Shelley Rigger Vice President for Academic Affairs and Dean of Faculty | Brown Professor of Asian Politics
- Ph.D. Harvard University
- B.A. Princeton University
I am the Brown Professor of Asian Studies. I teach courses on East Asian Politics, including domestic politics of East Asian countries and the international relations of the region. My research and writing focuses on Taiwanese politics and on the relationships among the United States, the People’s Republic of China, and Taiwan.

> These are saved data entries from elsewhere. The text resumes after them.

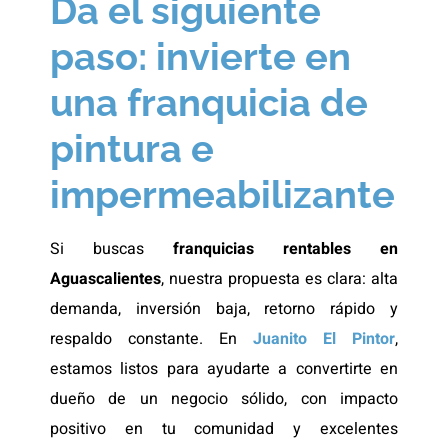
Da el siguiente
paso: invierte en
una franquicia de
pintura e
impermeabilizante
Si buscas
franquicias rentables en
Aguascalientes
, nuestra propuesta es clara: alta
demanda, inversión baja, retorno rápido y
respaldo constante. En
Juanito El Pintor
,
estamos listos para ayudarte a convertirte en
dueño de un negocio sólido, con impacto
positivo en tu comunidad y excelentes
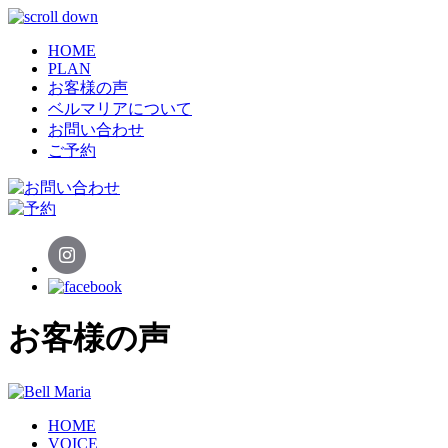
HOME
PLAN
お客様の声
ベルマリアについて
お問い合わせ
ご予約
お客様の声
HOME
VOICE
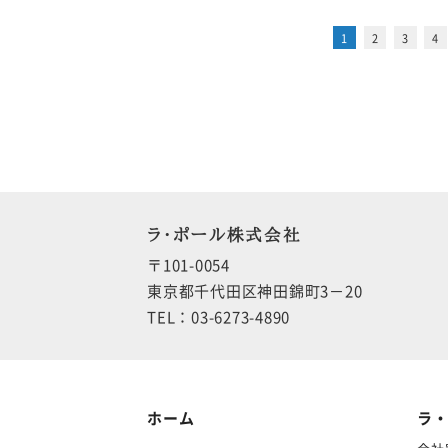
1
2
3
4
ラ・ポール株式会社
〒101-0054
東京都千代田区神田錦町3－20
TEL：03-6273-4890
ホーム
ラ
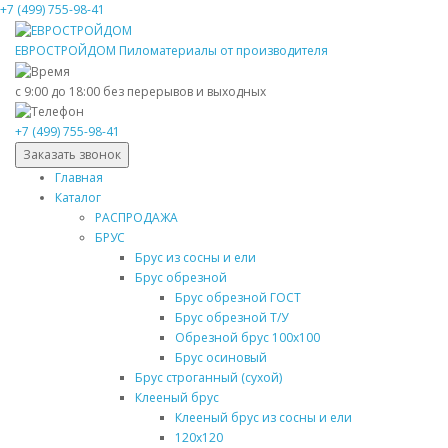
+7 (499) 755-98-41
ЕВРОСТРОЙДОМ
Пиломатериалы от производителя
с 9:00 до 18:00
без перерывов и выходных
+7 (499) 755-98-41
Заказать звонок
Главная
Каталог
РАСПРОДАЖА
БРУС
Брус из сосны и ели
Брус обрезной
Брус обрезной ГОСТ
Брус обрезной Т/У
Обрезной брус 100х100
Брус осиновый
Брус строганный (сухой)
Клееный брус
Клееный брус из сосны и ели
120х120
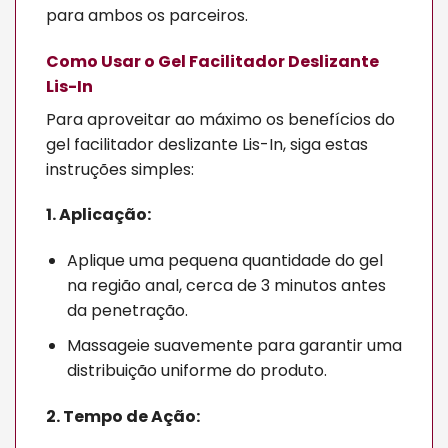
para ambos os parceiros.
Como Usar o Gel Facilitador Deslizante
Lis-In
Para aproveitar ao máximo os benefícios do
gel facilitador deslizante Lis-In, siga estas
instruções simples:
1. Aplicação:
Aplique uma pequena quantidade do gel
na região anal, cerca de 3 minutos antes
da penetração.
Massageie suavemente para garantir uma
distribuição uniforme do produto.
2. Tempo de Ação:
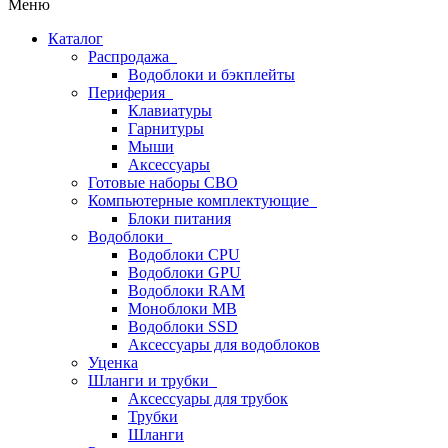
Меню
Каталог
Распродажа
Водоблоки и бэкплейты
Периферия
Клавиатуры
Гарнитуры
Мыши
Аксессуары
Готовые наборы СВО
Компьютерные комплектующие
Блоки питания
Водоблоки
Водоблоки CPU
Водоблоки GPU
Водоблоки RAM
Моноблоки MB
Водоблоки SSD
Аксессуары для водоблоков
Уценка
Шланги и трубки
Аксессуары для трубок
Трубки
Шланги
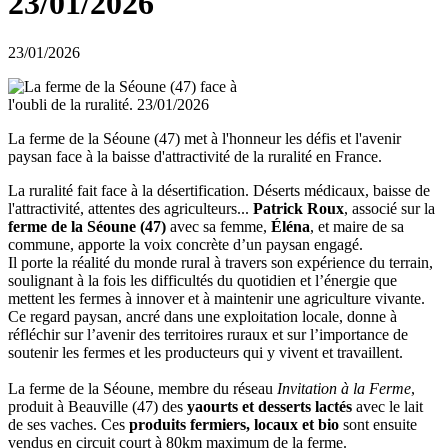
23/01/2026
23/01/2026
La ferme de la Séoune (47) met à l'honneur les défis et l'avenir
paysan face à la baisse d'attractivité de la ruralité en France.
La ruralité fait face à la désertification. Déserts médicaux, baisse de
l'attractivité, attentes des agriculteurs...
Patrick Roux
, associé sur la
ferme de la Séoune (47)
avec sa femme,
Éléna
, et maire de sa
commune, apporte la voix concrète d’un paysan engagé.
Il porte la réalité du monde rural à travers son expérience du terrain,
soulignant à la fois les difficultés du quotidien et l’énergie que
mettent les fermes à innover et à maintenir une agriculture vivante.
Ce regard paysan, ancré dans une exploitation locale, donne à
réfléchir sur l’avenir des territoires ruraux et sur l’importance de
soutenir les fermes et les producteurs qui y vivent et travaillent.
La ferme de la Séoune, membre du réseau
Invitation à la Ferme
,
produit à Beauville (47) des
yaourts et desserts lactés
avec le lait
de ses vaches. Ces
produits fermiers, locaux et bio
sont ensuite
vendus en circuit court à 80km maximum de la ferme.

In 2019-2020 I was a Fulbright scholar at National Taiwan University in Taipei, studying the political and social views of Taiwanese youth. I’ve been a visiting professor at two universities in the People’s Republic of China: Fudan University (2006) and Shanghai Jiaotong University (2013 & 2015), and I was a visiting researcher at National Chengchi University in Taiwan in 2005. I’m also non-resident fellow of the China Policy Institute at Nottingham University and a senior fellow of the Foreign Policy Research Institute (FPRI). I also interact frequently with US government officials, especially in the Taiwan policy field.
I’ve held a number of administrative posts at Davidson College; I currently serve as the Vice President for Academic Affairs and Dean of Faculty. I am also a director of The Taiwan Fund, a closed-end investment fund specializing in Taiwan-listed companies.
I’ve written two academic books on Taiwan’s domestic politics -- Politics in Taiwan: Voting for Democracy (Routledge 1999) and From Opposition to Power: Taiwan’s Democratic Progressive Party (Lynne Rienner Publishers 2001) – as well as two books for general readers – Why Taiwan Matters: Small Island, Global Powerhouse (2011) and The Tiger Leading the Dragon: How Taiwan Propelled China’s Economic Rise (2021). I’ve published articles on Taiwan’s domestic politics, the national identity issue in Taiwan-China relations, generational politics in Taiwan, and related topics. I’ve also published items in the Washington Post Monkey Cage blog.
Taiwan has enduring value for the U.S., Rigger says, and the U.S. has to decide whether we want to invest our own resources in helping the Taiwanese people decide for themselves where they want to be economically and politically in their relationship with China.